▶ **本文**:
幸福幻想主義が支配する世界に巻き込まれてしまった場合、できることはあるのか

結論から言えばできることは極めて限定される。考え得る選択肢については後で列挙するつもりだが、その前に幸福幻想主義の支配する世界の強固さについて考えてみたい。

幸福幻想主義がもたらす問題を「失敗」が明かになった段階で指摘することは簡単だ。しかし現実にこうした文化を有する組織に相対した場合、彼らの問題点を指摘することはそれほど容易ではないし、相手を納得させることはまず不可能に近い。相手の思考が幻想に固定されていることも確かにその理由になる。しかし現実にはそれほど「頭の固い人」ばかりが存在しているわけではないのが厄介なところだ。

仮にリスクに目を向けるように声をあげれば彼らは

「いや、現実に起こりうる危険については十分注意を払い、それに対する対策もしている」

と答え、山ほど「想定されるリスクおよび対策」を項目としてあげてくるだろう。その膨大なリストと検討に費やされた時間を聞かされているうち、指摘する声もしりつぼみになってしまう。

しかしその中には一番根元的かつ決定的な要素が抜けているのが普通である。逆に言えばそうした組織は「対応が簡単にできるリスク」だけを挙げて対処し、自らを正当化するのだ。

リスクを無視するような無茶をやるときは、選択的にやる。よくあるパターンは、小さなリスク(管理行動によって阻止できる望みのあるリスク)は注意深く洗い出し、分析を監視を行って、どうにもならないリスクだけを無視するというものだ。(熊とワルツを 第一部P13)

▶ **提供資料**:
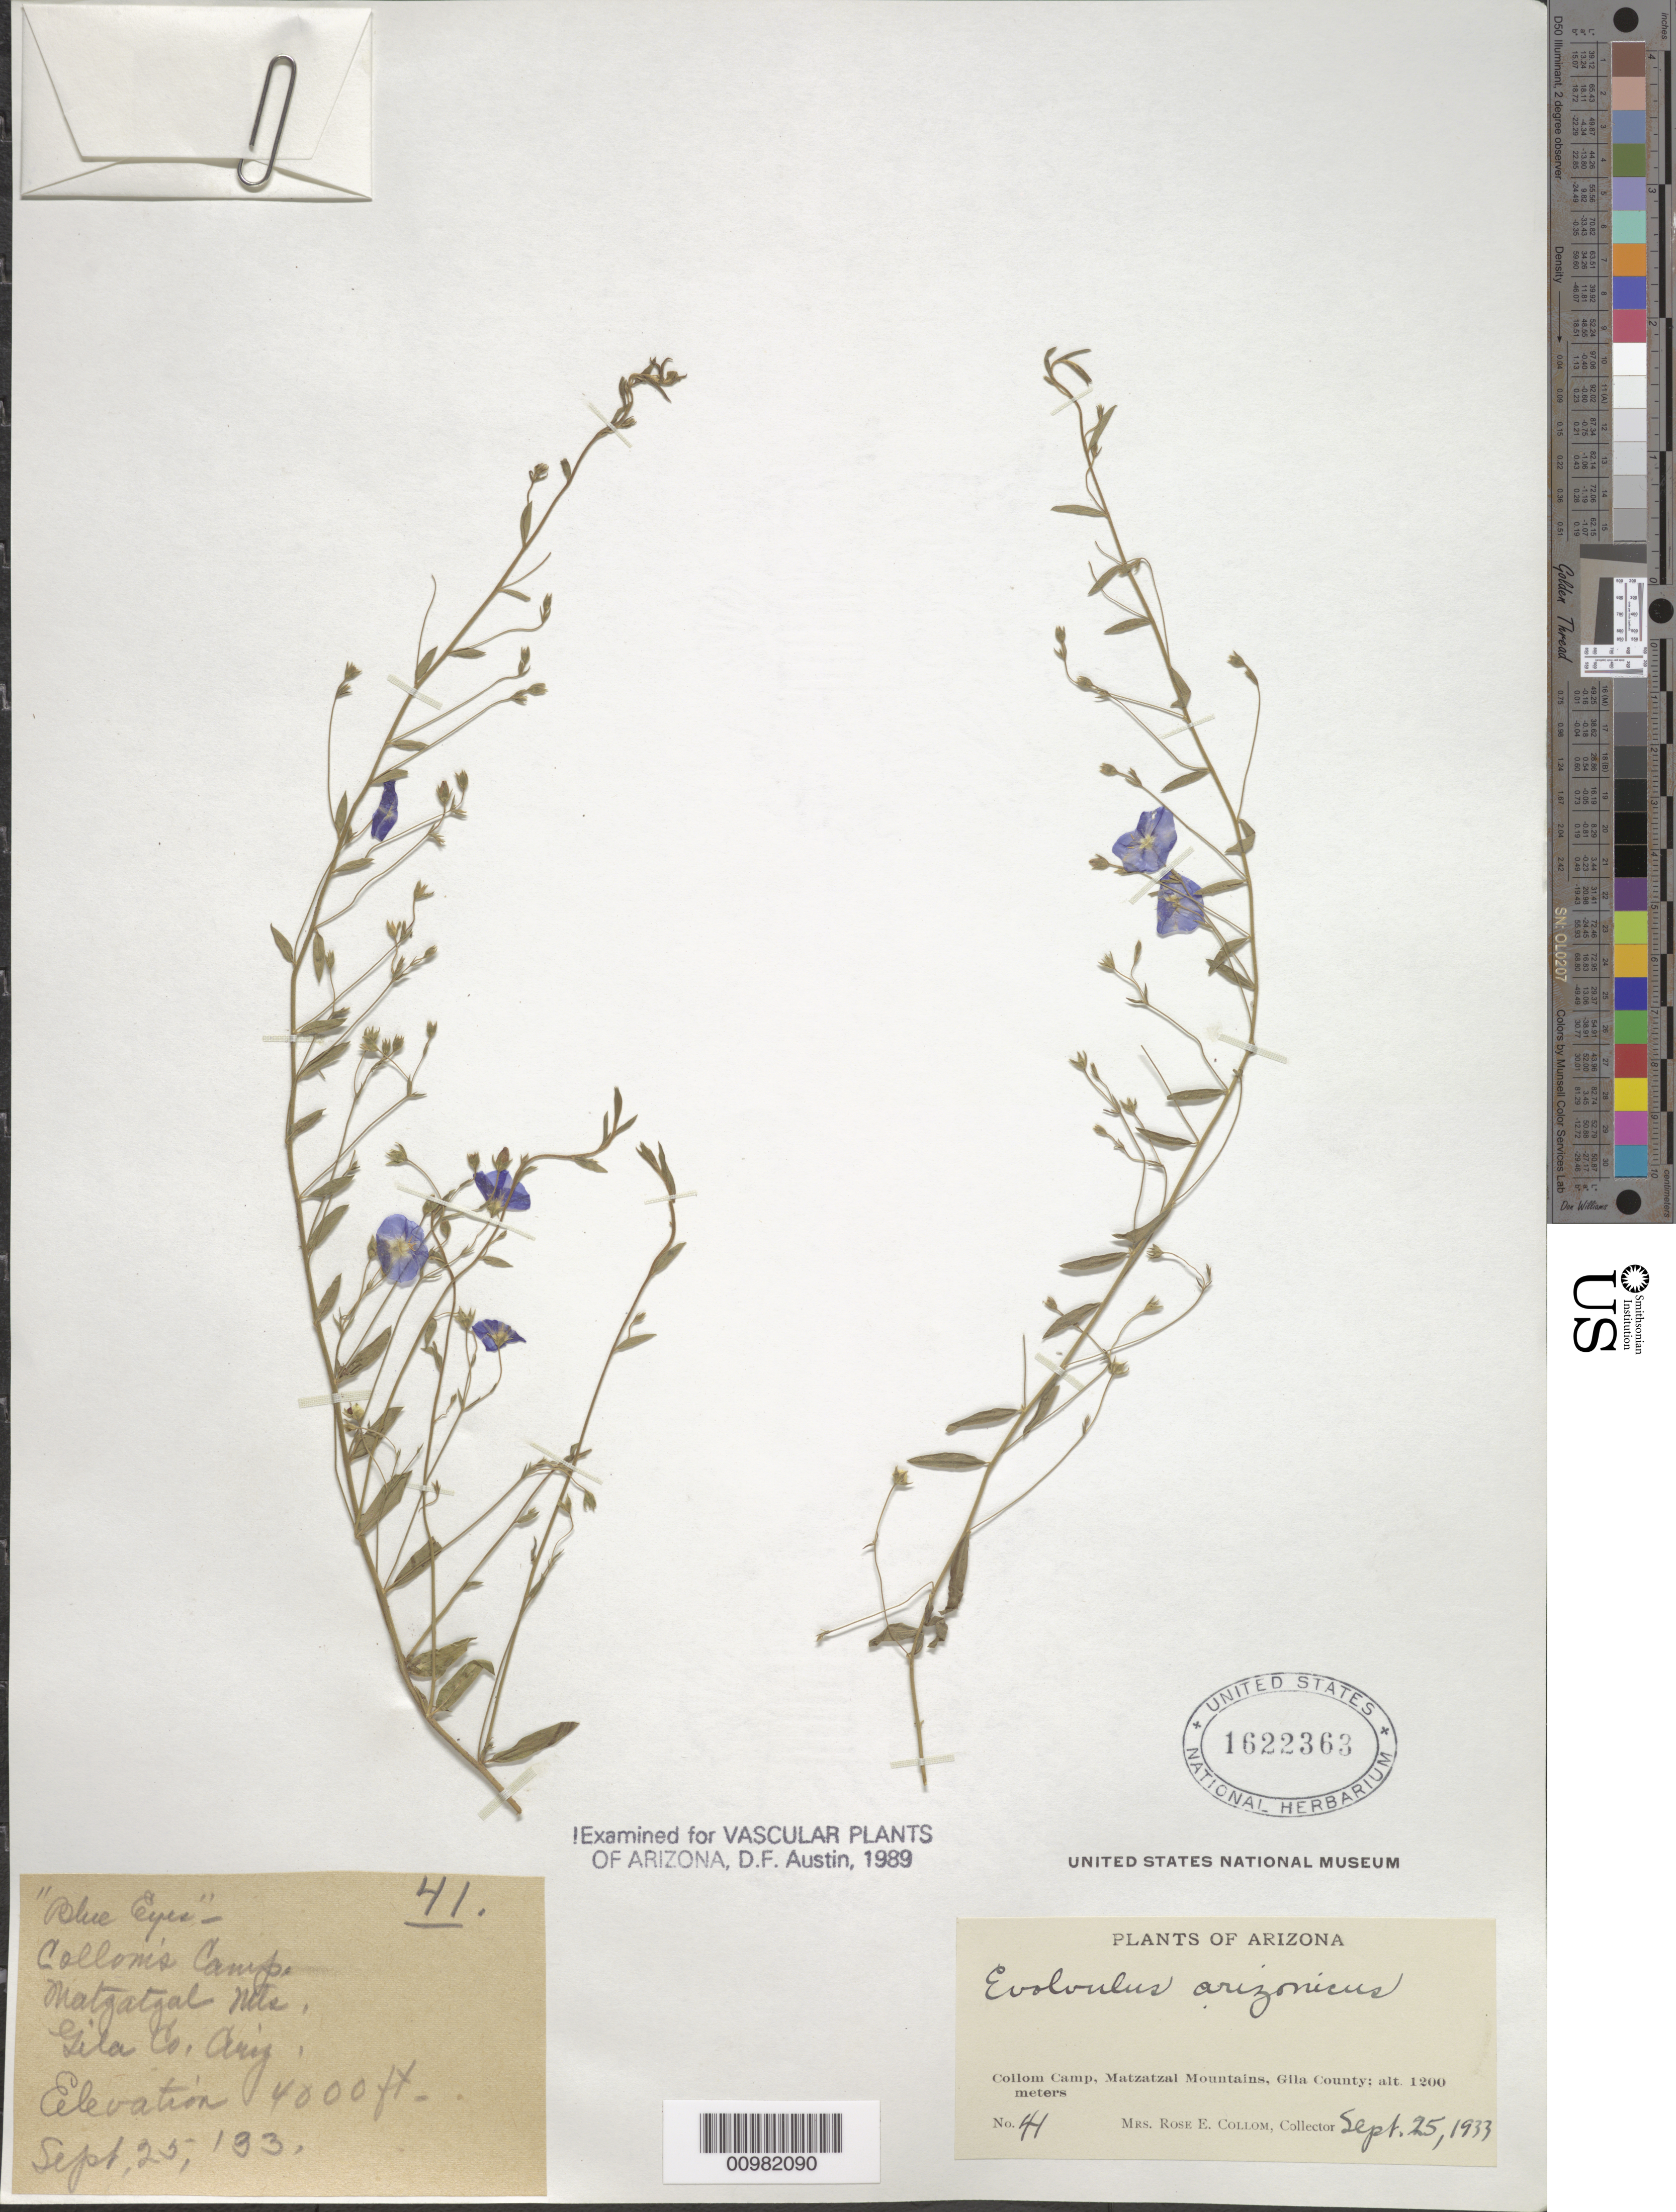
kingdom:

▶ **課題**: 幸福幻想主義を論じた本文を、最後の文のあとから再開して書き進めてもらえますか。 この資料は本文とは別の出典から取られたものです。

▶ **最終結果**:
「この病気の症状は単純だ。みんな線路の枕木を踏まないよう最新の注意を払っているが、誰にも近づいてくる電車が見えない。リスクが特定され、リスク・リストが発行され、進捗報告書でリスクが報告され、軽減戦略が承認される。リスクの監視と追跡もしている。リスクのリストと記録を見ただけではリスクの小さいプロジェクトだと思える。挙げられているリスクは、不便だとかうるさいとかいったレベルのものである。リスクを追跡しても特に変化の兆しはないが、ある日突然プロジェクトが中止され、場合によっては法廷で激しい論争が展開される。( 熊とワルツを 第6章P49)

ノモンハンにおける日本軍についてみてみよう。ソ連の総攻撃について第六軍は「予期された場所で予期された通りに始まった」と言った。後でならなんとでも言える。実際に総攻撃の予兆に関する情報を得た日本軍はどう反応していたか。

「ソ連軍が両翼で前進しつつあるのは、十九日には日本軍の第一線のさまざまなレベルで確認された。フイ高地の将兵と偵察機のパイロットが目撃したことは、ソ連軍自慢の秘密保持の措置が大攻勢前夜にすでに危うくなっていたことを示していた。しかしながらこの最後の瞬間になっての確度の高い情報が日本軍の警戒・即応体制に影響を及ぼしたという証拠はない。」(ノモンハン2巻 P380)

要するに彼らは現実に存在しているリスクを無視したのだ。逆に彼らは彼らは自ら想定したリスクに対応していた。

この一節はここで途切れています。